■ **Extract**
* * * * * * *

DeRose, Steven J. 1990.
Stochastic Methods for Resolution of Grammatical Category Ambiguity in Inflected and Uninflected Languages.
Ph.D. Dissertation. Providence, RI: Brown University Department of Cognitive and Linguistic Sciences.
Footnotes are here numbered by the original page on which they began, a dot, and then the original footnote number. There are links to the footnotes from their original origin points in the text.
2.1Bradley (1983, p. 2) asserts that
most of the vocabulary (of English) is ambiguous as to grammatical category. Indeed, any word form can conceivably be used as a proper noun, in which case all words are categorially ambiguous.
8.1This use of the term
neologism is specialized: it refers to any word encountered in text which is to be tagged, but which is not included in the computer’s dictionary.
8.2These approximately correspond to the Brown Corpus tags NN, VB, JJ, RB, PP (and several sub-tags), CS and CC, UH, and IN, respectively.
11.1There are some instances, for example kako:n, which can be either a genitive plural noun (any gender, meaning ‘bad’), or an adverb (meaning ‘badly’).
11.2Smyth is in fact a grammar of Classical Greek; the forms shown do not differ from those of Koiné, except that the vocative was moribund in New Testament times.
19.1Oostdijk (1988) discusses some ways in which corpus linguistics can also contribute to the study of language and sub-language variation.
23.1The frequencies of forms of the verb time are: time/VB - 1; times/VBZ - 1; timed/VBD - 2; timed/VBN - 7; and timing/VBG - 5.

* * * * * * *

[Dataset excerpts]
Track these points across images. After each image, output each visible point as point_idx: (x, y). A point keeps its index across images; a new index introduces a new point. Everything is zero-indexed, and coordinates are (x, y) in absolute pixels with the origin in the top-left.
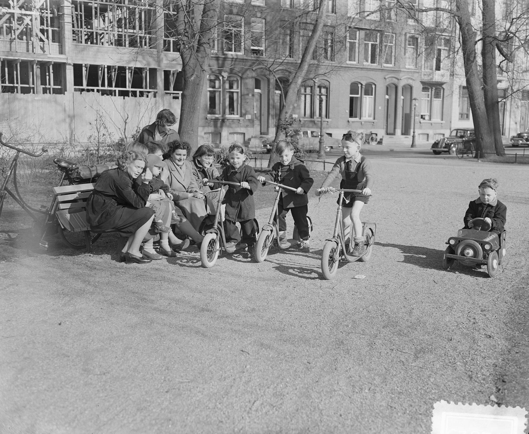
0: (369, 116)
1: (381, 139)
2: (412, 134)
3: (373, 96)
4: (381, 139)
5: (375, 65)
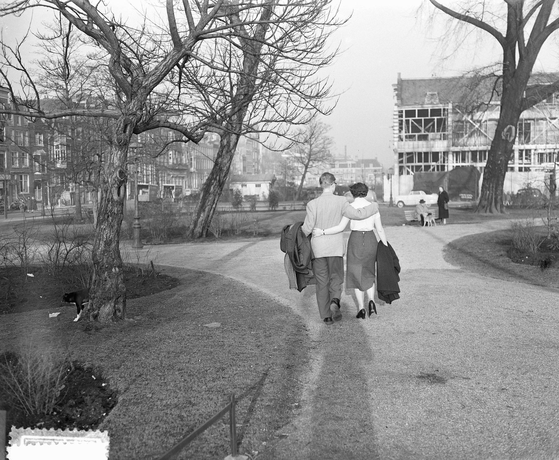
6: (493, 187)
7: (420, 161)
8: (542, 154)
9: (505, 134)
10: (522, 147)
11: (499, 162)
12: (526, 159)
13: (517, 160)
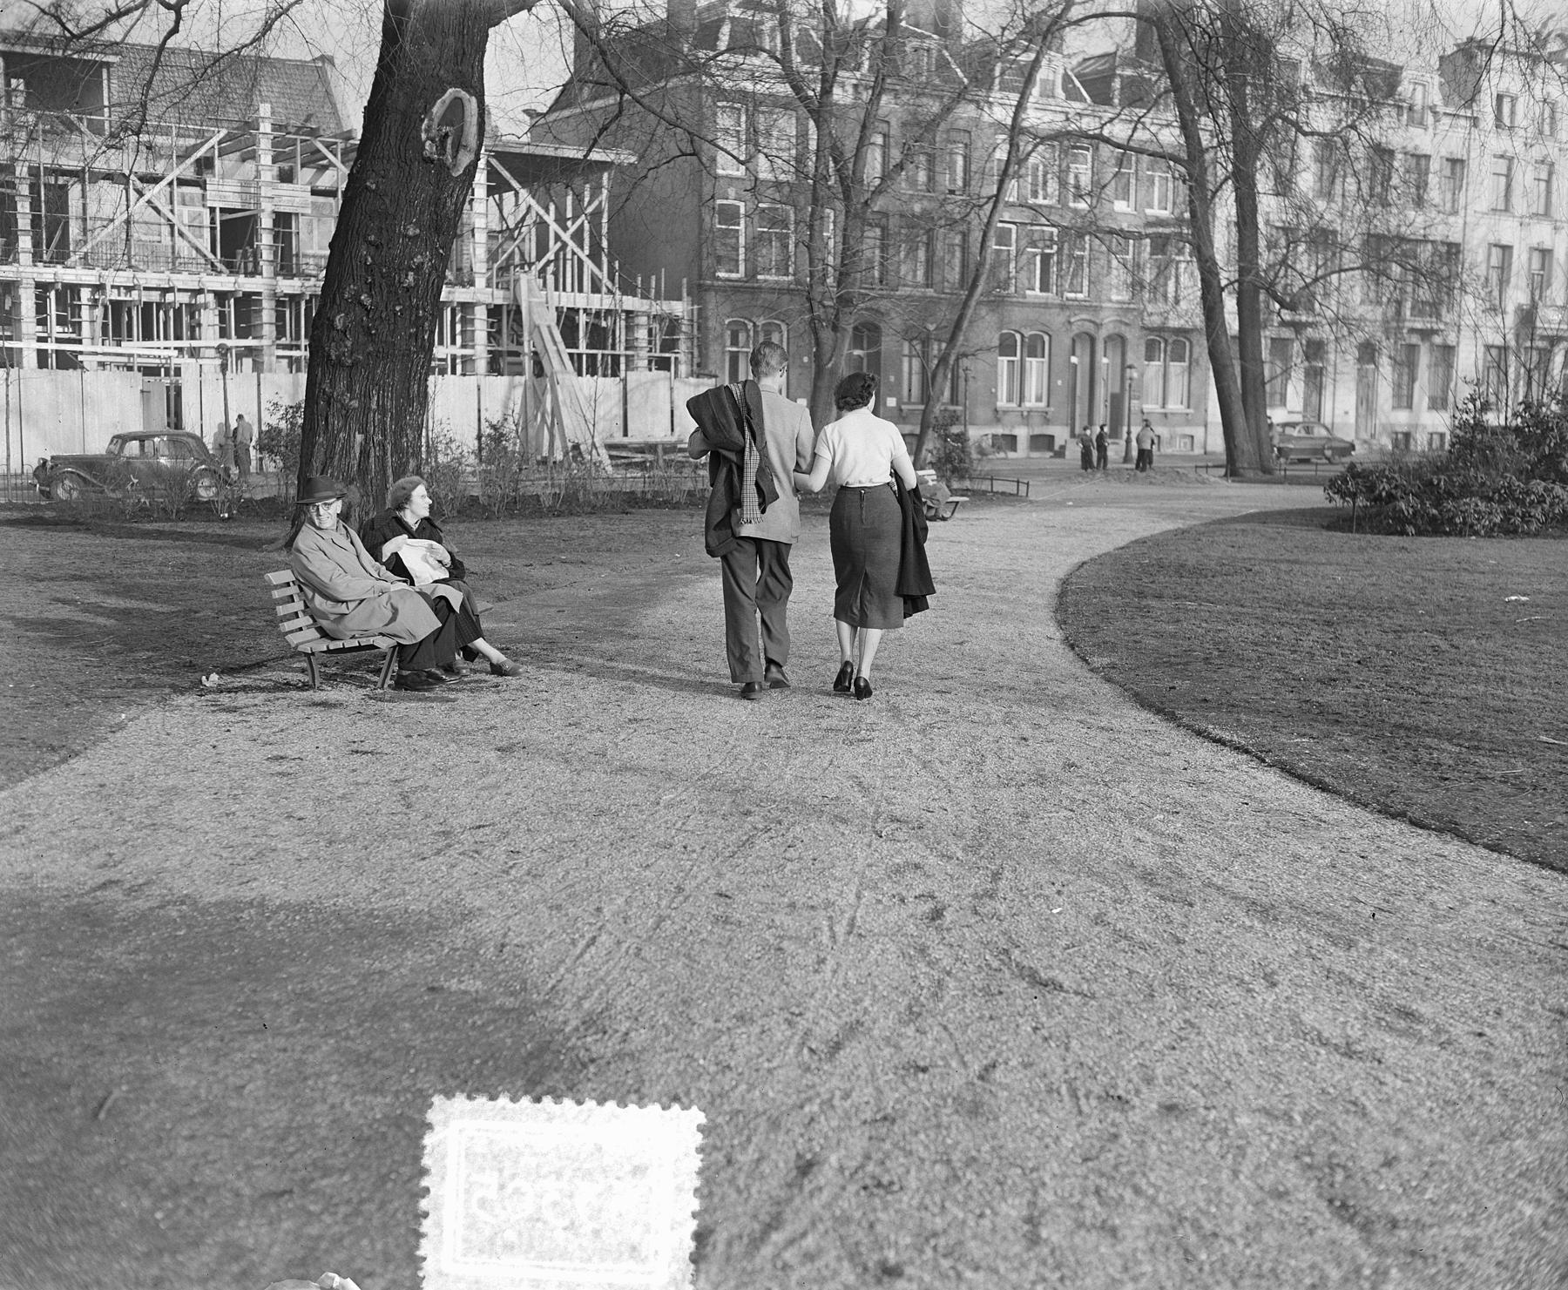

* * * * * * *

■ **Set task**
Can you write out the dissertation footnotes word for word, everything from "Ph.D. Dissertation. Providence, RI: Brown" down to "and IN, respectively."?

■ **Task answer**
Ph.D. Dissertation. Providence, RI: Brown University Department of Cognitive and Linguistic Sciences.
Footnotes are here numbered by the original page on which they began, a dot, and then the original footnote number. There are links to the footnotes from their original origin points in the text.
2.1Bradley (1983, p. 2) asserts that
most of the vocabulary (of English) is ambiguous as to grammatical category. Indeed, any word form can conceivably be used as a proper noun, in which case all words are categorially ambiguous.
8.1This use of the term
neologism is specialized: it refers to any word encountered in text which is to be tagged, but which is not included in the computer’s dictionary.
8.2These approximately correspond to the Brown Corpus tags NN, VB, JJ, RB, PP (and several sub-tags), CS and CC, UH, and IN, respectively.